Gambling News - June 2005 Edition
"US Gambling Laws Threaten 5.5 Billion Float"
Blue chip underwriters get cold feet on upcoming PartyGaming IPO.
PartyGaming, an online gambling company recently announced its plans to
float on the London Stock Exchange with a valuation of 5.5 billion British pounds,
but the present and future legal status of Internet gambling in the United States
is having a profound effect on Internet gambling companies that plan to go public.
PartyGaming may now end up delaying the flotation or putting it off altogether.
PartyGaming is a Gibraltar based company and owner of one of the world’s
largest online poker sites. It is owned by four people who intended to
share the expected one billion pounds derived from a successful flotation.
The owners of PartyGaming, who created the company five years ago, intended
to sell 23 percent of the firm on flotation, but all of this is in question
now that analysts at blue-chip institutions in the U.S., who were expected
to buy shares in PartyGaming, are showing signs of cold feet.
Fears that U.S. government policy, which considers all online gambling
illegal under the U.S. Wire Act, may harm PartyGaming’s flotation,
were enough to make the analysts wary about backing PartyGaming and, instead,
started looking for assurances that the company won’t be negatively
affected. One analyst said: “Will the US institutions back this?

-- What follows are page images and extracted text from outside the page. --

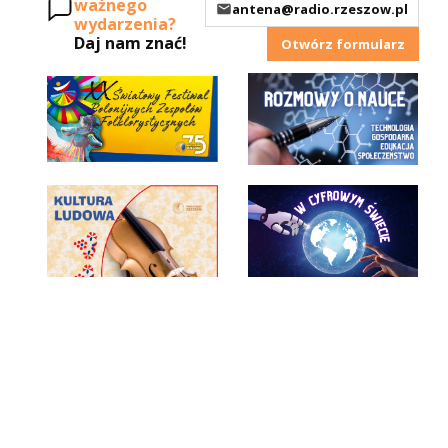
ważnego
antena@radio.rzeszow.pl
wydarzenia?
Daj nam znać!
Otwórz formularz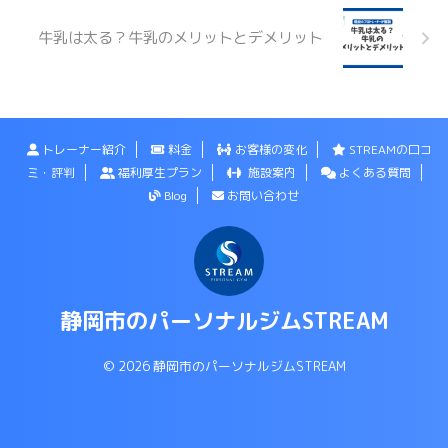
牛乳は太る？牛乳のメリットとデメリット
トレーナー紹介
料金
お客様の変化
STREAMの口コ
ミ・評判
福利厚生プラン
施設案内
よくある質問
Blog
お問い合わせ
静岡市のパーソナルジムSTREAM
© 2026 静岡市のパーソナルジムSTREAM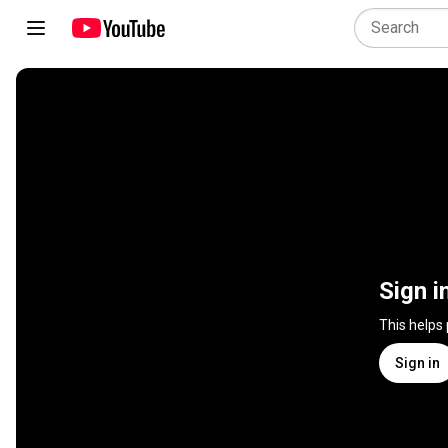
Sign i
This helps
Sign in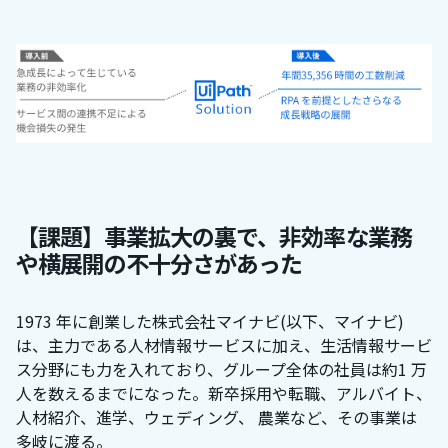
【課題】事業拡大の裏で、非効率な業務
や横展開の不十分さがあった
1973 年に創業した株式会社マイナビ(以下、マイナビ)
は、主力である人材情報サービスに加え、生活情報サービ
ス分野にも力を入れており、グループ全体の社員は約1 万
人を数えるまでになった。新卒採用や転職、アルバイト、
人材紹介、進学、ウェディング、 農業など、その事業は
多岐に渡る。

We don’t know. It is pretty dodgy as far as I can see.” Another
analyst from a US bank remarked: “We will have a good think about
whether we want to back this. We have to consider how much further there
is to run on Internet gambling growth and whether its management is a
credibility issue. Most importantly, we have to examine the legal status
of its business in the market.”
PartyGaming derives ninety percent of its revenue from online poker
players in the United States even though the activity is illegal there.

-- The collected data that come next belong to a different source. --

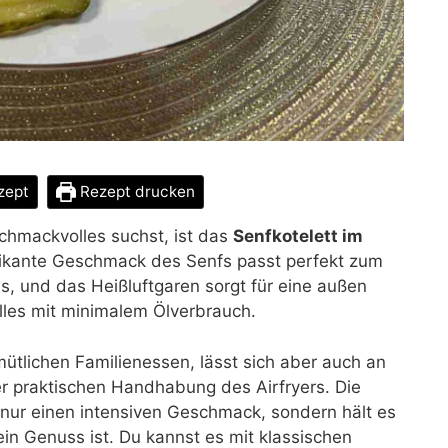
zept
Rezept drucken
chmackvolles suchst, ist das
Senfkotelett im
ikante Geschmack des Senfs passt perfekt zum
, und das Heißluftgaren sorgt für eine außen
alles mit minimalem Ölverbrauch.
ütlichen Familienessen, lässt sich aber auch an
r praktischen Handhabung des Airfryers. Die
 nur einen intensiven Geschmack, sondern hält es
ein Genuss ist. Du kannst es mit klassischen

None of the Internet gambling companies are based in the US. They are
based either in the Caribbean or in Gibraltar. Not all states prohibit
online gambling and numerous states do have anti betting laws that could
apply equally to online poker.
Other Internet gambling companies, such as Cassava, which owns poker
site 888.com, will be watching events carefully, as they announced plans
to go public later this year.
Rising concern among the blue-chip institutions in the US regarding
the legal issue is the primary reason that Investec Securities decided
to quit its role as co-banking advisor to PartyGaming last month. After
PartyGaming’s prospectus is published, we will probably see the
company trying hard to win back the confidence of the US blue-chip institutions.